Walls should have proper height, alcoves, indentations and display capabilities that can be useful for dwellers. All walls can be embrasure sized, 2’ thick.
Realms:
Northside cold walls
Wine cellar
Pantry
Kitchen
Sleeper wing (Four master suites)
Theater
Library
Warren
Mezzanine (2nd floor)
Atrix
Hierarchy of open spaces:
Physical columns, deep walls, high ceilings are congruent with social spaces that provide activities and attract drifting dwellers to them.
Rooms:
Bedroom complex
Waist high shelves with built-in seats
Windows in 2 walls
Bed alcove
Dressing room
Bathroom
Drift naturally to the outside, on a beautiful path that leads to the courtyard. The courtyard will have multiple openings; pass through and enliven the atmosphere of the courtyard; it is not completely enclosed, create an opening beyond the vision limit.
Traffic patterns:
The Arcade is a promenade around the exterior structure with studied access points.
Interior patterns suggest ways to envision, smell and enjoy the free feeling from moving with plenty of room. The Atrix is a nexus of access points and leads to outside meanderings.
General characteristics:
Forest has existing roads that insulate it completely fro forest fires; and the Fire Station is next door.

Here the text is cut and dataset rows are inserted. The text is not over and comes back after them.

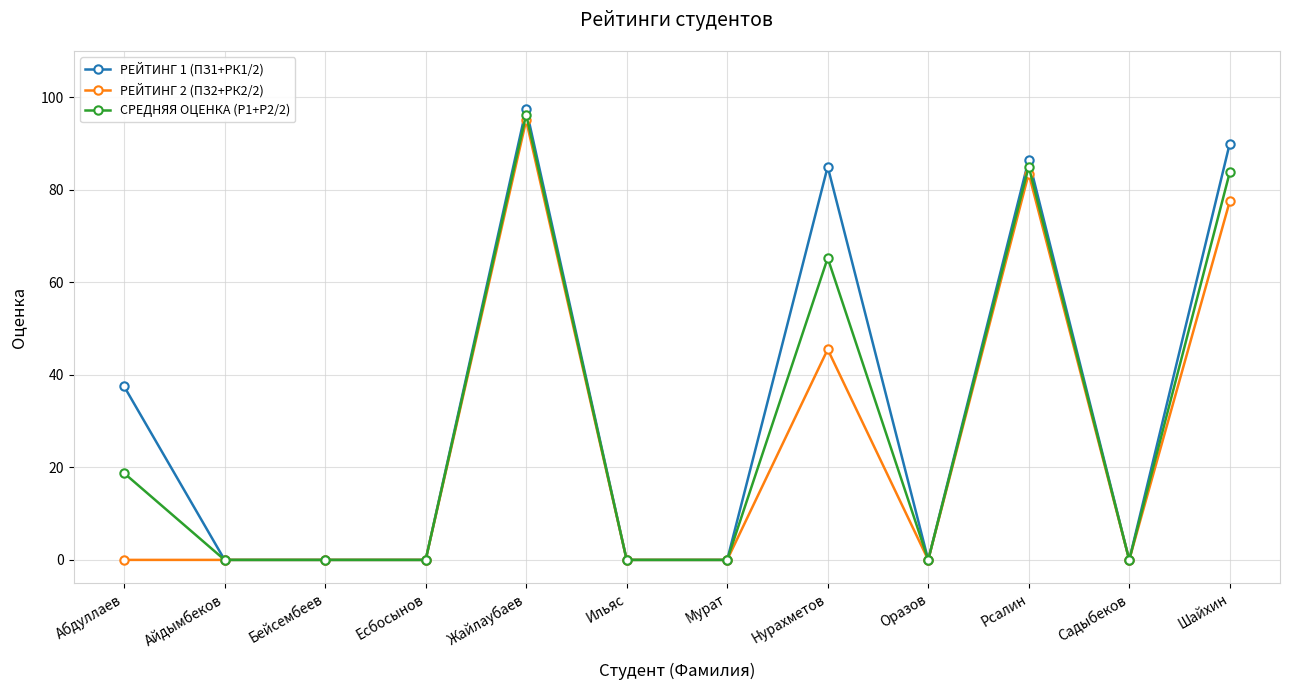

Is it true that РЕЙТИНГ 1 (ПЗ1+РК1/2) equals 124.1 at Нурахметов?

False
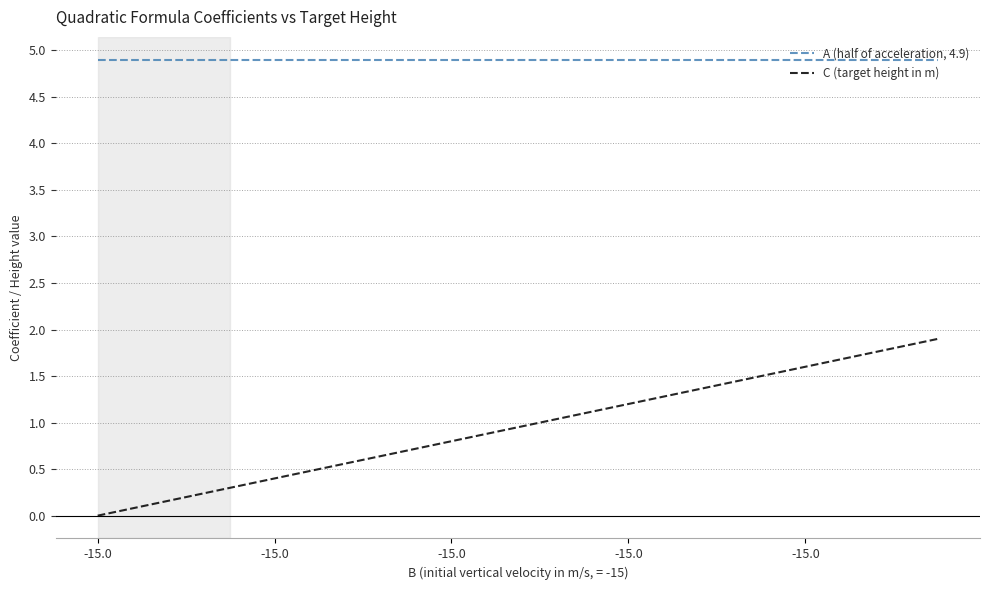

Which series has the largest total across all categories?

A (half of acceleration, 4.9)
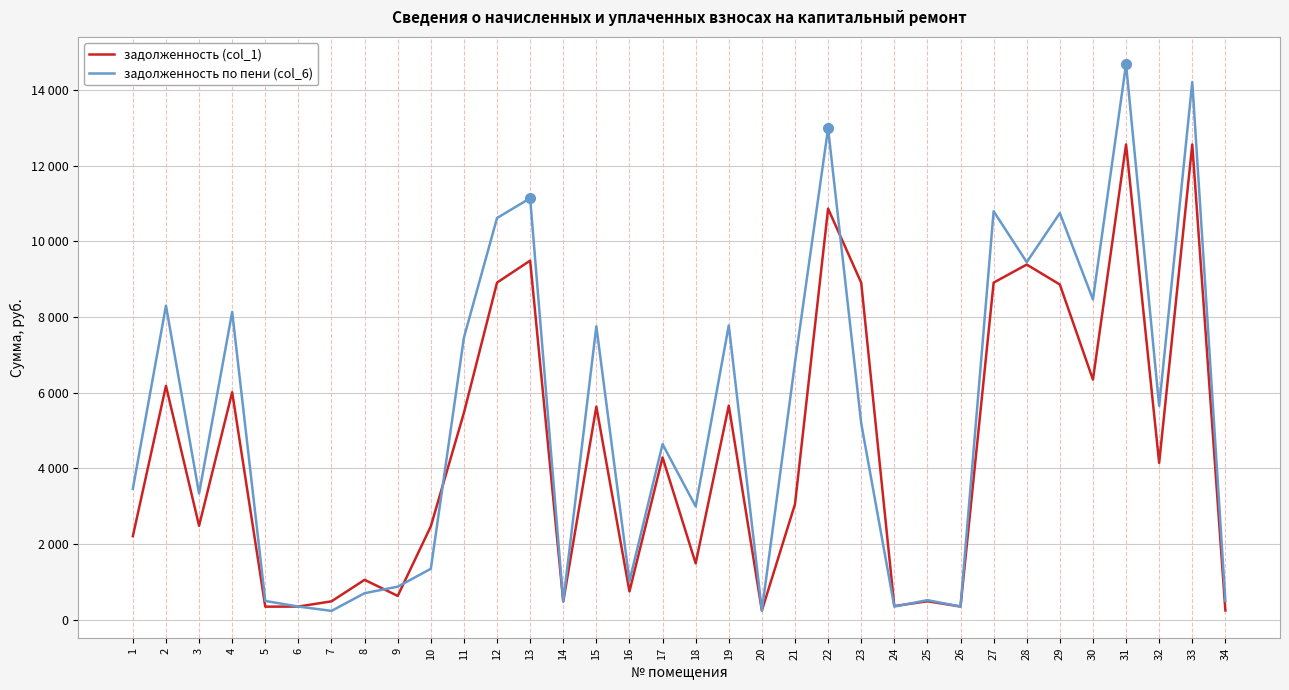

At which category does the chart reach its minimum across all series?

7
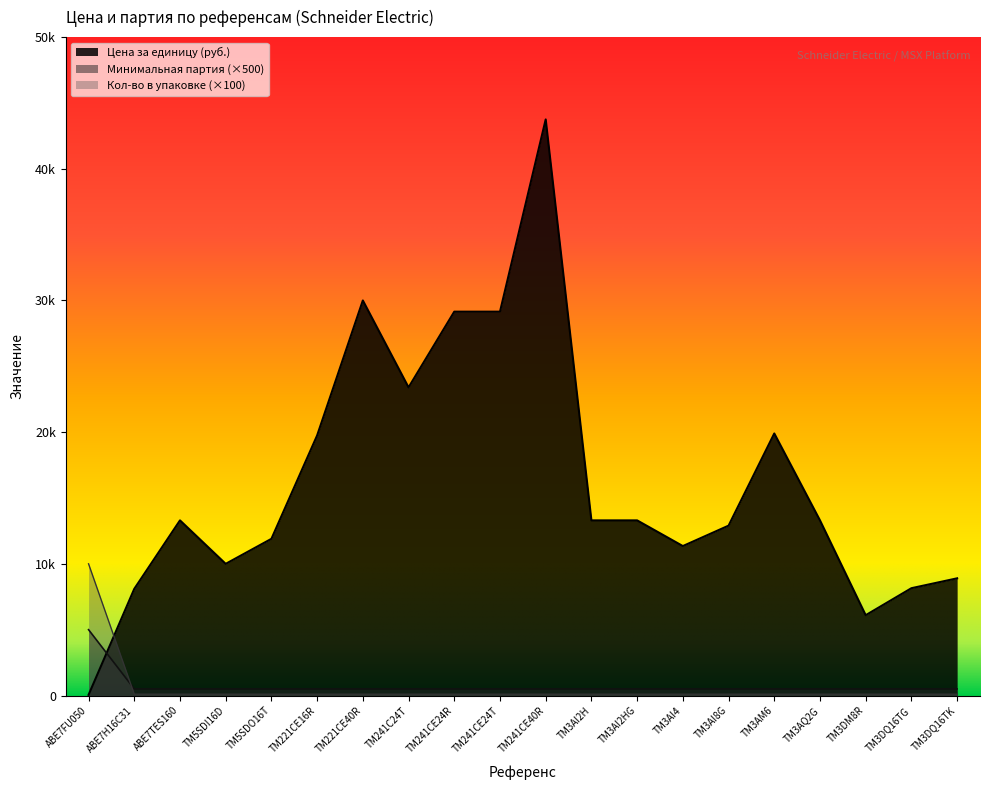

The value of Минимальная партия at TM241C24T is 206.7. True or false?

False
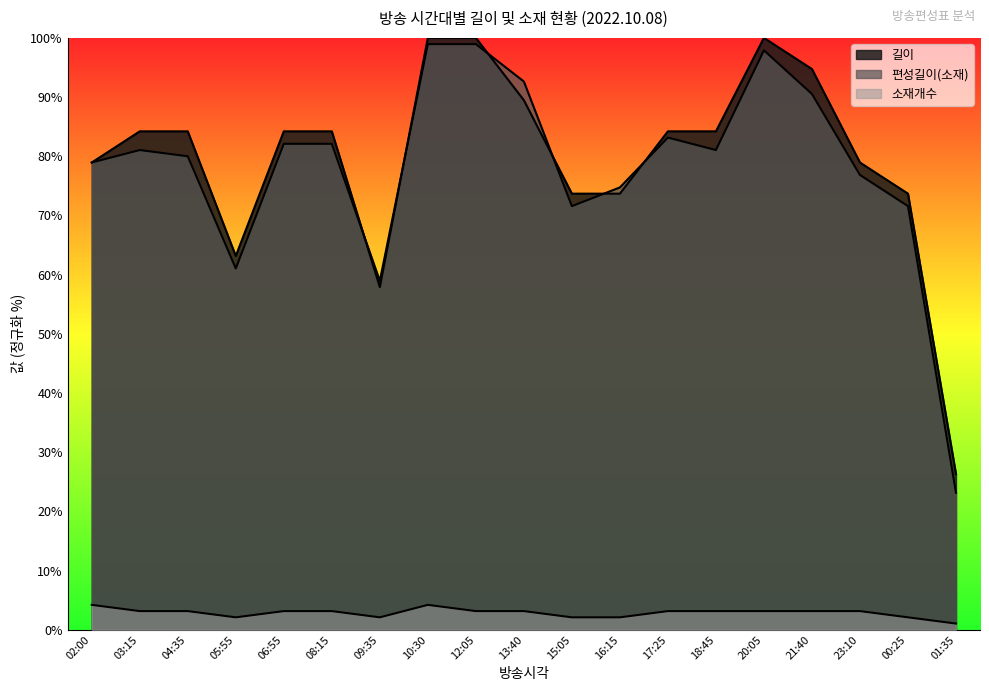

How many lines are shown in the chart?

3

Delivery by vehicle to kitchen and suites is easy and of short duration. From garden to kitchen is 90 seconds.
Windows are tall and wide, letting in lots of light, and have window seats with WiFi and work stations. Mixed elevated surfaces and countertops are everywhere.

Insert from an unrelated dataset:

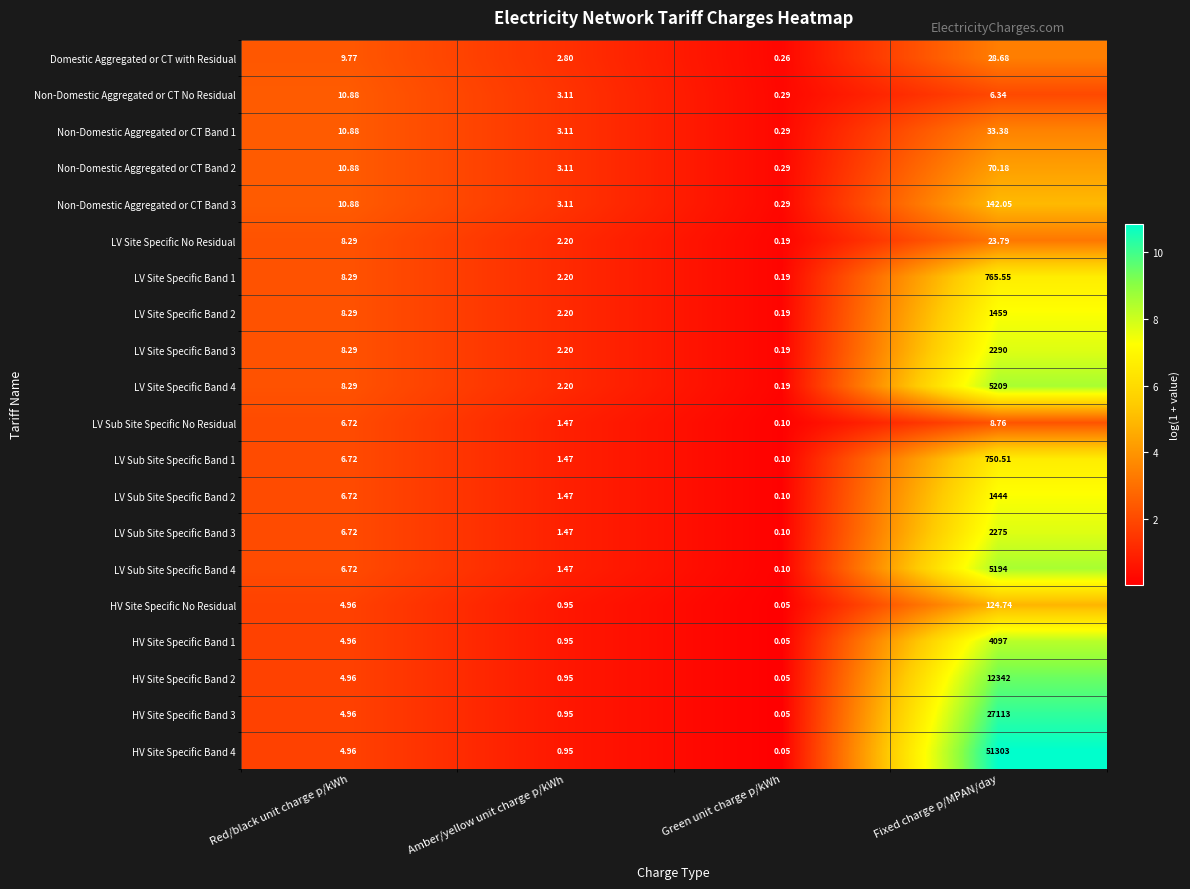

List the labels in order of LV Site Specific Band 3 value, largest first.

Fixed charge p/MPAN/day, Red/black unit charge p/kWh, Amber/yellow unit charge p/kWh, Green unit charge p/kWh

Ceiling height is related to the length and breadth of different rooms.
Unique quirks:
Carbon sequestering
Leaving all the larger trees in the biosphere to grow large and prosper
Using the smaller trees for wood chips, not burning them or removing them off site
Using glu-lam products for all our posts and beams
By not removing excavation materials from the site we greatly reduce the carbon footprint
20’ repeating grid composed of glulam verticals and beams
Embrasured walls are 2’ in diameter
Beneficial design flux possible
Alcoves / nooks / openings / silled ellipsoids in wide walls
Maintenance and Operations Manual
ADA compliant inside and outside
Heated slab / permanently on ceiling fans / heat pump
Underground cooling system for hot days
Arcade created with Mansard roof’s 10’ drip edge for rain harvesting to footing drain is also a
promenade for the entire perimeter
Nothing in the exterior wall except insulation; wall is 2’ thick
All utilities are confined to a section of an interior riser wall with embedded color-coded instructions
Wirsbo plumbing for domestic service and heated slab, controls also in the riser wall
All suites have 12” solar exhaust fan permanently on, in exterior wall
Gravity operated septic systems
It is in a garden / farm forest format and can be described as the Northwest version of the country farm profile but with architecture driven by local forces. With us form follows function follows force, so our forms of farms are not derived from the seminal country farm.
We live in the Pacific Northwest and our forces are different because we exist between two mountain ranges; it is unusual and calls out force-driven design. This is very different from the typical barn / farm profile and is not traditional in that sense. In every other sense, yes it is traditional.
Moondance is the first of its genre. There will be a high ad valorem for such a product.